Было это поздней осенью, в первую внезапно налетевшую метель. Весь день мы с Толей работали в церкви – настилали полы. Работа это очень приятная, как и почти все работы с деревом. Длиннющие плоские доски нужно было опиливать по размеру и прибивать гвоздями к поперечным бревнам, уложенным на невысоких кирпичных постаментах. Доски были хороши, примыкали друг к другу как приклеенные. Результат труда был перед нами. Еще вчера у церкви не было пола, а теперь – по церкви можно было ходить. И смолой пахло приятно.

Нам никто не мешал, мы не заметили, как прошел день и наступил вечер. Часов в десять мы поняли, что устали. Решили отдохнуть четверть часа и разъезжаться по домам.

Сели на доски. Молчали.

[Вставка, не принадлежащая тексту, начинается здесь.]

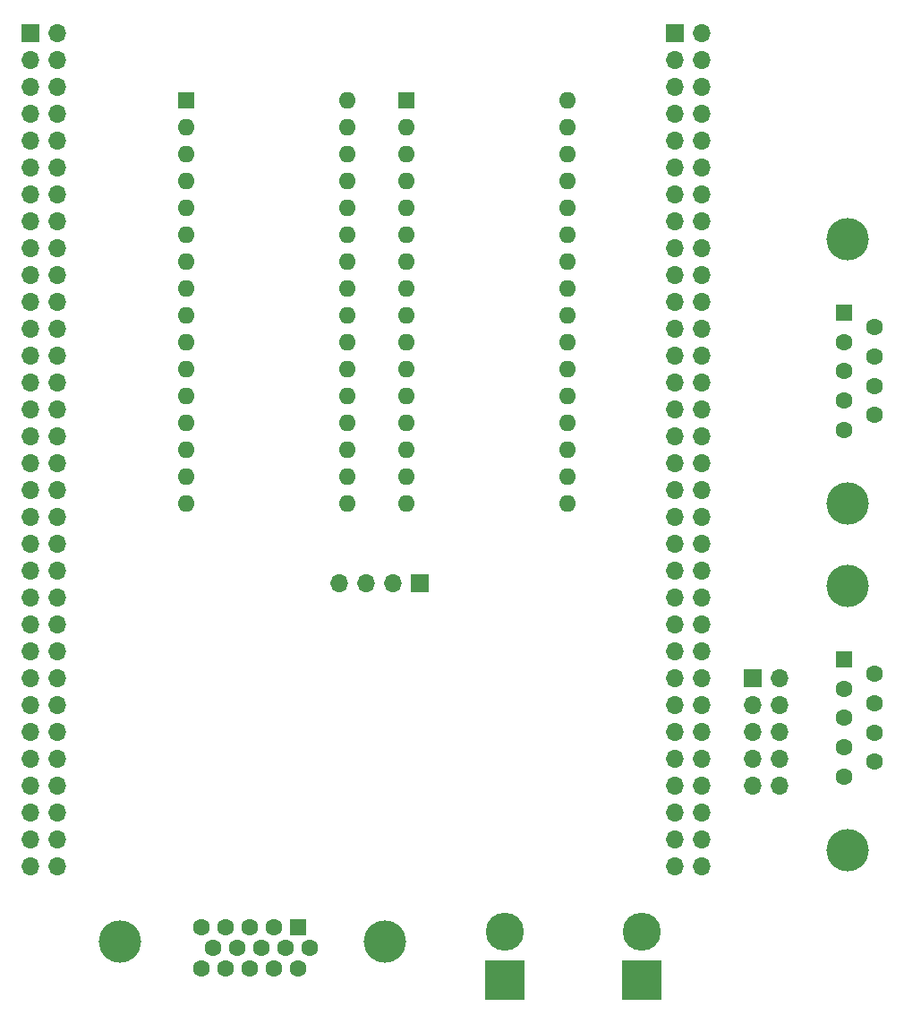
<source format=gbr>
%TF.GenerationSoftware,KiCad,Pcbnew,(5.1.9)-1*%
%TF.CreationDate,2021-04-02T06:19:05+03:00*%
%TF.ProjectId,fpga_hat,66706761-5f68-4617-942e-6b696361645f,rev?*%
%TF.SameCoordinates,Original*%
%TF.FileFunction,Soldermask,Bot*%
%TF.FilePolarity,Negative*%
%FSLAX46Y46*%
G04 Gerber Fmt 4.6, Leading zero omitted, Abs format (unit mm)*
G04 Created by KiCad (PCBNEW (5.1.9)-1) date 2021-04-02 06:19:05*
%MOMM*%
%LPD*%
G01*
G04 APERTURE LIST*
%ADD10C,4.000000*%
%ADD11C,1.600000*%
%ADD12R,1.600000X1.600000*%
%ADD13C,3.600000*%
%ADD14R,3.765000X3.765000*%
%ADD15O,1.700000X1.700000*%
%ADD16R,1.700000X1.700000*%
%ADD17O,1.600000X1.600000*%
G04 APERTURE END LIST*
D10*
%TO.C,VideoOut1*%
X109685000Y-135420000D03*
X84685000Y-135420000D03*
D11*
X92340000Y-137960000D03*
X94630000Y-137960000D03*
X96920000Y-137960000D03*
X99210000Y-137960000D03*
X101500000Y-137960000D03*
X93485000Y-135980000D03*
X95775000Y-135980000D03*
X98065000Y-135980000D03*
X100355000Y-135980000D03*
X102645000Y-135980000D03*
X92340000Y-134000000D03*
X94630000Y-134000000D03*
X96920000Y-134000000D03*
X99210000Y-134000000D03*
D12*
X101500000Y-134000000D03*
%TD*%
D13*
%TO.C,AudioR1*%
X121031000Y-134493000D03*
D14*
X121031000Y-138993000D03*
%TD*%
D13*
%TO.C,AudioL1*%
X133985000Y-134493000D03*
D14*
X133985000Y-138993000D03*
%TD*%
D10*
%TO.C,Joy2*%
X153462000Y-101752000D03*
X153462000Y-126752000D03*
D11*
X156002000Y-118407000D03*
X156002000Y-115637000D03*
X156002000Y-112867000D03*
X156002000Y-110097000D03*
X153162000Y-119792000D03*
X153162000Y-117022000D03*
X153162000Y-114252000D03*
X153162000Y-111482000D03*
D12*
X153162000Y-108712000D03*
%TD*%
D15*
%TO.C,Joy2.Aux1*%
X147040000Y-120660000D03*
X144500000Y-120660000D03*
X147040000Y-118120000D03*
X144500000Y-118120000D03*
X147040000Y-115580000D03*
X144500000Y-115580000D03*
X147040000Y-113040000D03*
X144500000Y-113040000D03*
X147040000Y-110500000D03*
D16*
X144500000Y-110500000D03*
%TD*%
D15*
%TO.C,U7*%
X139700000Y-128270000D03*
X137160000Y-128270000D03*
X139700000Y-125730000D03*
X137160000Y-125730000D03*
X139700000Y-123190000D03*
X137160000Y-123190000D03*
X139700000Y-120650000D03*
X137160000Y-120650000D03*
X139700000Y-118110000D03*
X137160000Y-118110000D03*
X139700000Y-115570000D03*
X137160000Y-115570000D03*
X139700000Y-113030000D03*
X137160000Y-113030000D03*
X139700000Y-110490000D03*
X137160000Y-110490000D03*
X139700000Y-107950000D03*
X137160000Y-107950000D03*
X139700000Y-105410000D03*
X137160000Y-105410000D03*
X139700000Y-102870000D03*
X137160000Y-102870000D03*
X139700000Y-100330000D03*
X137160000Y-100330000D03*
X139700000Y-97790000D03*
X137160000Y-97790000D03*
X139700000Y-95250000D03*
X137160000Y-95250000D03*
X139700000Y-92710000D03*
X137160000Y-92710000D03*
X139700000Y-90170000D03*
X137160000Y-90170000D03*
X139700000Y-87630000D03*
X137160000Y-87630000D03*
X139700000Y-85090000D03*
X137160000Y-85090000D03*
X139700000Y-82550000D03*
X137160000Y-82550000D03*
X139700000Y-80010000D03*
X137160000Y-80010000D03*
X139700000Y-77470000D03*
X137160000Y-77470000D03*
X139700000Y-74930000D03*
X137160000Y-74930000D03*
X139700000Y-72390000D03*
X137160000Y-72390000D03*
X139700000Y-69850000D03*
X137160000Y-69850000D03*
X139700000Y-67310000D03*
X137160000Y-67310000D03*
X139700000Y-64770000D03*
X137160000Y-64770000D03*
X139700000Y-62230000D03*
X137160000Y-62230000D03*
X139700000Y-59690000D03*
X137160000Y-59690000D03*
X139700000Y-57150000D03*
X137160000Y-57150000D03*
X139700000Y-54610000D03*
X137160000Y-54610000D03*
X139700000Y-52070000D03*
X137160000Y-52070000D03*
X139700000Y-49530000D03*
D16*
X137160000Y-49530000D03*
%TD*%
D15*
%TO.C,Serial1*%
X105380000Y-101500000D03*
X107920000Y-101500000D03*
X110460000Y-101500000D03*
D16*
X113000000Y-101500000D03*
%TD*%
D10*
%TO.C,Joy1*%
X153462000Y-68986000D03*
X153462000Y-93986000D03*
D11*
X156002000Y-85641000D03*
X156002000Y-82871000D03*
X156002000Y-80101000D03*
X156002000Y-77331000D03*
X153162000Y-87026000D03*
X153162000Y-84256000D03*
X153162000Y-81486000D03*
X153162000Y-78716000D03*
D12*
X153162000Y-75946000D03*
%TD*%
D15*
%TO.C,U8*%
X78740000Y-128270000D03*
X76200000Y-128270000D03*
X78740000Y-125730000D03*
X76200000Y-125730000D03*
X78740000Y-123190000D03*
X76200000Y-123190000D03*
X78740000Y-120650000D03*
X76200000Y-120650000D03*
X78740000Y-118110000D03*
X76200000Y-118110000D03*
X78740000Y-115570000D03*
X76200000Y-115570000D03*
X78740000Y-113030000D03*
X76200000Y-113030000D03*
X78740000Y-110490000D03*
X76200000Y-110490000D03*
X78740000Y-107950000D03*
X76200000Y-107950000D03*
X78740000Y-105410000D03*
X76200000Y-105410000D03*
X78740000Y-102870000D03*
X76200000Y-102870000D03*
X78740000Y-100330000D03*
X76200000Y-100330000D03*
X78740000Y-97790000D03*
X76200000Y-97790000D03*
X78740000Y-95250000D03*
X76200000Y-95250000D03*
X78740000Y-92710000D03*
X76200000Y-92710000D03*
X78740000Y-90170000D03*
X76200000Y-90170000D03*
X78740000Y-87630000D03*
X76200000Y-87630000D03*
X78740000Y-85090000D03*
X76200000Y-85090000D03*
X78740000Y-82550000D03*
X76200000Y-82550000D03*
X78740000Y-80010000D03*
X76200000Y-80010000D03*
X78740000Y-77470000D03*
X76200000Y-77470000D03*
X78740000Y-74930000D03*
X76200000Y-74930000D03*
X78740000Y-72390000D03*
X76200000Y-72390000D03*
X78740000Y-69850000D03*
X76200000Y-69850000D03*
X78740000Y-67310000D03*
X76200000Y-67310000D03*
X78740000Y-64770000D03*
X76200000Y-64770000D03*
X78740000Y-62230000D03*
X76200000Y-62230000D03*
X78740000Y-59690000D03*
X76200000Y-59690000D03*
X78740000Y-57150000D03*
X76200000Y-57150000D03*
X78740000Y-54610000D03*
X76200000Y-54610000D03*
X78740000Y-52070000D03*
X76200000Y-52070000D03*
X78740000Y-49530000D03*
D16*
X76200000Y-49530000D03*
%TD*%
D17*
%TO.C,U1*%
X127000000Y-55880000D03*
X111760000Y-93980000D03*
X127000000Y-58420000D03*
X111760000Y-91440000D03*
X127000000Y-60960000D03*
X111760000Y-88900000D03*
X127000000Y-63500000D03*
X111760000Y-86360000D03*
X127000000Y-66040000D03*
X111760000Y-83820000D03*
X127000000Y-68580000D03*
X111760000Y-81280000D03*
X127000000Y-71120000D03*
X111760000Y-78740000D03*
X127000000Y-73660000D03*
X111760000Y-76200000D03*
X127000000Y-76200000D03*
X111760000Y-73660000D03*
X127000000Y-78740000D03*
X111760000Y-71120000D03*
X127000000Y-81280000D03*
X111760000Y-68580000D03*
X127000000Y-83820000D03*
X111760000Y-66040000D03*
X127000000Y-86360000D03*
X111760000Y-63500000D03*
X127000000Y-88900000D03*
X111760000Y-60960000D03*
X127000000Y-91440000D03*
X111760000Y-58420000D03*
X127000000Y-93980000D03*
D12*
X111760000Y-55880000D03*
%TD*%
D17*
%TO.C,U2*%
X106172000Y-55880000D03*
X90932000Y-93980000D03*
X106172000Y-58420000D03*
X90932000Y-91440000D03*
X106172000Y-60960000D03*
X90932000Y-88900000D03*
X106172000Y-63500000D03*
X90932000Y-86360000D03*
X106172000Y-66040000D03*
X90932000Y-83820000D03*
X106172000Y-68580000D03*
X90932000Y-81280000D03*
X106172000Y-71120000D03*
X90932000Y-78740000D03*
X106172000Y-73660000D03*
X90932000Y-76200000D03*
X106172000Y-76200000D03*
X90932000Y-73660000D03*
X106172000Y-78740000D03*
X90932000Y-71120000D03*
X106172000Y-81280000D03*
X90932000Y-68580000D03*
X106172000Y-83820000D03*
X90932000Y-66040000D03*
X106172000Y-86360000D03*
X90932000Y-63500000D03*
X106172000Y-88900000D03*
X90932000Y-60960000D03*
X106172000Y-91440000D03*
X90932000Y-58420000D03*
X106172000Y-93980000D03*
D12*
X90932000Y-55880000D03*
%TD*%
M02*

</source>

Слушали завывание метели с улицы и кряхтенье старого здания. Стены работали, бревна потрескивали. Слышны были и какие-то странные – шаги.

Я сказал:

– Толя, ты слышишь, вроде ходит кто-то. Мыши что ли?

– Слышу. Кто-то ходит.

Мы прислушались. Раздался звук – как будто кто-то, обходя снаружи церковь, царапал палочкой по стене. И опять – шаги.

– Кто здесь? – нервозно спросил Толя.

Нет ответа. Кто-то ходил в алтаре. Ходил легко, не как человек. В алтаре еще не было пола, значит ходили по земле. Мы зажгли пару церковных свечей и пошли посмотреть. Подошли к алтарю. В темноте разглядели два уставившихся на нас зеленых глаза. Кот! Мы обрадовались. Кот, даже черный, не черт и не человек, кот мышей ловит…

Потом Толя ушел, а я остался. Его автобус должен был подойти через пять минут, а мой – только через полчаса. Не хотелось стоять в темноте на дороге. И вот я в церкви один. Вспомнился вовсе не к месту – гоголевский Вий. У стен и по всем углам темно. В темноте кто-то копошится, стонет. Кот бегает по алтарю. Стены трещат, метель воет. А может и не метель, а волки. В десяти километрах от Москвы? Кто его знает. Россия – глушь, исконная мать-земля, мировой пустырь. Тут и черти и ведьмы и волки и кое-кто похуже может встретиться. Может быть, мертвец с кладбища притащился? Или души убитых зеков по окрестностям рыщут, ищут Усатого, чтобы раздробить его кости?